Paru en premier sur (source): journal La Presse
(Londres) Le roman Orbital, récompensé par le prestigieux prix littéraire Booker Prize, est né de la fascination de son autrice, la Britannique Samantha Harvey, pour les vidéos en direct de la Station spatiale internationale, a-t-elle raconté jeudi dans un entretien à l’AFP.
Publié à 12 h 02
Lyrique et contemplatif, ce livre relate une journée à bord de la célèbre station ISS, au rythme des 16 aurores qu’observent les astronautes lors de leur rotation autour de la Terre.
« Ce choix peut sembler un peu excentrique, car je ne connaissais rien à l’espace, bien que cela m’ait toujours intéressée », indique Samantha Harvey, qui se dit encore « euphorique » et « incrédule ».
La romancière de 49 ans n’a toutefois pas ressenti le besoin de dialoguer avec des astronautes, se plongeant plutôt dans leurs écrits sur l’espace, souvent « très beaux », et des recherches intensives.
Sa principale source d’inspiration ? Le flux vidéo en direct de l’ISS, qui mélange vues de la Terre et des occupants de la station en train de vaquer à leurs tâches.
Ce direct « permet de voyager avec les astronautes tout autour de la Terre. C’est ce que j’ai fait pendant des années : voyager chaque jour », raconte l’autrice.
« Je pense que ce roman est plus à propos de la Terre que de l’espace », souligne-t-elle cependant.
« Il m’a permis d’écrire sur le temps, le bouleversement et l’étrange expérience du temps, qui m’a intéressée dans tous mes romans », depuis son premier ouvrage The Wilderness, publié en 2009.
« Symbole de paix »
Le jury du Booker Prize a sacré ce roman mélancolique, ode à la beauté et à la fragilité de la Terre, en pleine conférence climatique COP29 de l’ONU, et quelques jours après la réélection de Donald Trump, climatosceptique notoire, à la Maison-Blanche.
Samantha Harvey dit toutefois avoir écrit Orbital sans autre intention que celle de créer une œuvre « visuelle, picturale », tout en ayant conscience que la question du changement climatique se poserait naturellement, comme celle de la préservation de l’espace.
« Nous l’exploitons et le détruisons, de la même manière que nous avons exploité et saccagé cette planète », affirme-t-elle, appelant à « l’action ».
« Ma responsabilité est d’ordre esthétique […] Si ce livre devait avoir un impact positif, contribuer à des changements, j’en serais absolument ravie, mais je pense que cela dépasse mes compétences ».
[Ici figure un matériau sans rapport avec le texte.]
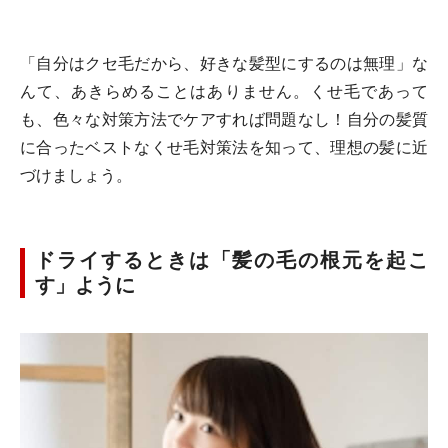
「自分はクセ毛だから、好きな髪型にするのは無理」な
んて、あきらめることはありません。くせ毛であって
も、色々な対策方法でケアすれば問題なし！自分の髪質
に合ったベストなくせ毛対策法を知って、理想の髪に近
づけましょう。
ドライするときは「髪の毛の根元を起こ
す」ように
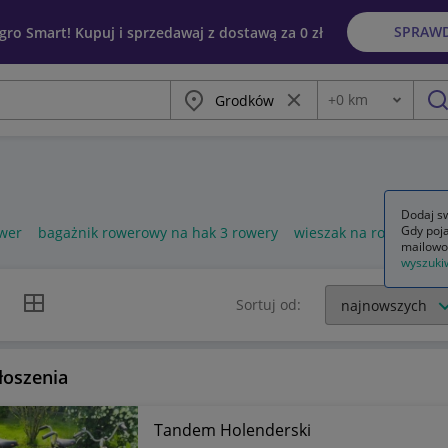
SPRAW
egro Smart! Kupuj i sprzedawaj z dostawą za 0 zł
Miasto
Wyczyść frazę
+
0
km
Odległość
szu
Dodaj sw
Gdy poja
wer
bagażnik rowerowy na hak 3 rowery
wieszak na rower
mailowo
wyszuki
k listy
Widok siatki
Sortuj od:
łoszenia
Tandem Holenderski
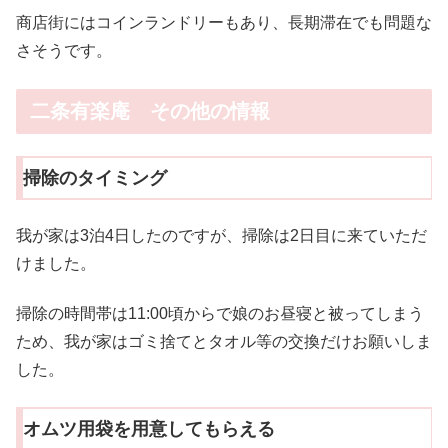
商店街にはコインランドリーもあり、長期滞在でも問題な
さそうです。
二条有楽庵 その他の情報
掃除のタイミング
我が家は3泊4日したのですが、掃除は2日目に来ていただ
けました。
掃除の時間帯は11:00頃からで娘のお昼寝と被ってしまう
ため、我が家はゴミ捨てとタオル等の交換だけお願いしま
した。
オムツ用袋を用意してもらえる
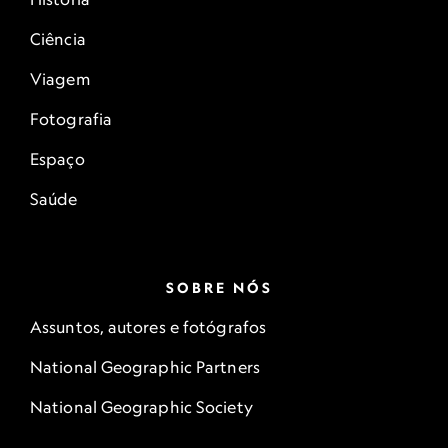
Ciência
Viagem
Fotografia
Espaço
Saúde
SOBRE NÓS
Assuntos, autores e fotógrafos
National Geographic Partners
National Geographic Society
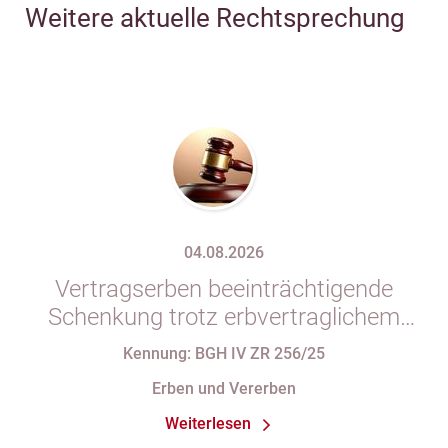
Weitere aktuelle Rechtsprechung
04.08.2026
Vertragserben beeinträchtigende
Schenkung trotz erbvertraglichem
Rücktrittsvorbehalt
Kennung: BGH IV ZR 256/25
Erben und Vererben
Weiterlesen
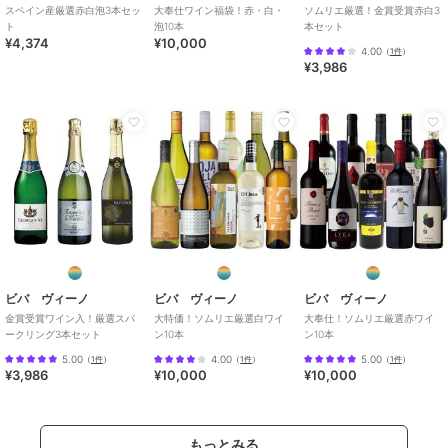
スペイン産厳選赤白泡3本セッ
大奉仕ワイン福袋！赤・白・
ソムリエ厳選！金賞受賞赤白3
ト
泡10本
本セット
¥4,374
¥10,000
4.00
（
1件
）
¥3,986
ビバ ヴィーノ
ビバ ヴィーノ
ビバ ヴィーノ
金賞受賞ワイン入！厳選スパ
大特価！ソムリエ厳選白ワイ
大奉仕！ソムリエ厳選赤ワイ
ークリング3本セット
ン10本
ン10本
5.00
4.00
5.00
（
1件
）
（
1件
）
（
1件
）
¥3,986
¥10,000
¥10,000
もっとみる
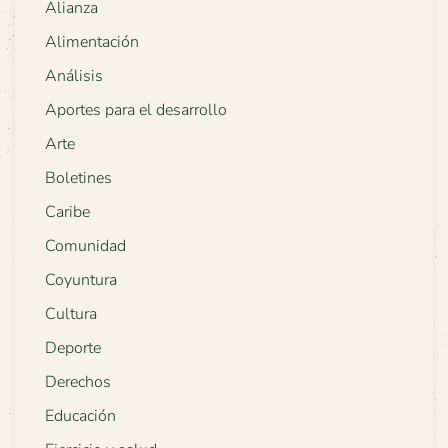
Alianza
Alimentación
Análisis
Aportes para el desarrollo
Arte
Boletines
Caribe
Comunidad
Coyuntura
Cultura
Deporte
Derechos
Educación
Lorsque l’autrice a achevé Orbital, en partie rédigé pendant le confinement, l’invasion de l’Ukraine par la Russie n’avait pas encore eu lieu.
Mais « il était déjà évident que ce projet de paix qu’est l’ISS », rassemblant astronautes russes, américains ou européens, « devenait de plus en plus contraint ».
« Nous savons que l’ISS va être désorbitée d’ici quelques années […] et j’ai le sentiment qu’il y a quelque chose de très poignant dans le fait que ce beau symbole de paix, de coopération d’après-Guerre froide, soit en train de s’effondrer », a-t-elle commenté.
L’autrice anglaise, déjà plongée dans l’écriture de son prochain roman, peine à anticiper quel sera l’impact du Booker Prize, promesse d’une renommée internationale synonyme de succès en librairie.
« Il n’y a pas de plus grande validation d’une carrière, du travail de quelqu’un que ce prix. Je veux en tirer toute la confiance et le courage possible », sans laisser une forme de « pression extérieure » s’installer, souligne-t-elle.
Cette année, cinq des six finalistes du Booker Prize étaient des femmes : Rachel Kushner, Anne Michaels, Charlotte Wood, Yael van der Wouden et Samantha Harvey, première autrice primée depuis 2019.
Il s’agit, selon elle, de l’aboutissement « d’un changement qui a eu lieu dans le secteur ces deux ou trois dernières décennies […] il se manifeste, se concrétise, et je pense que nous devrions nous en réjouir ».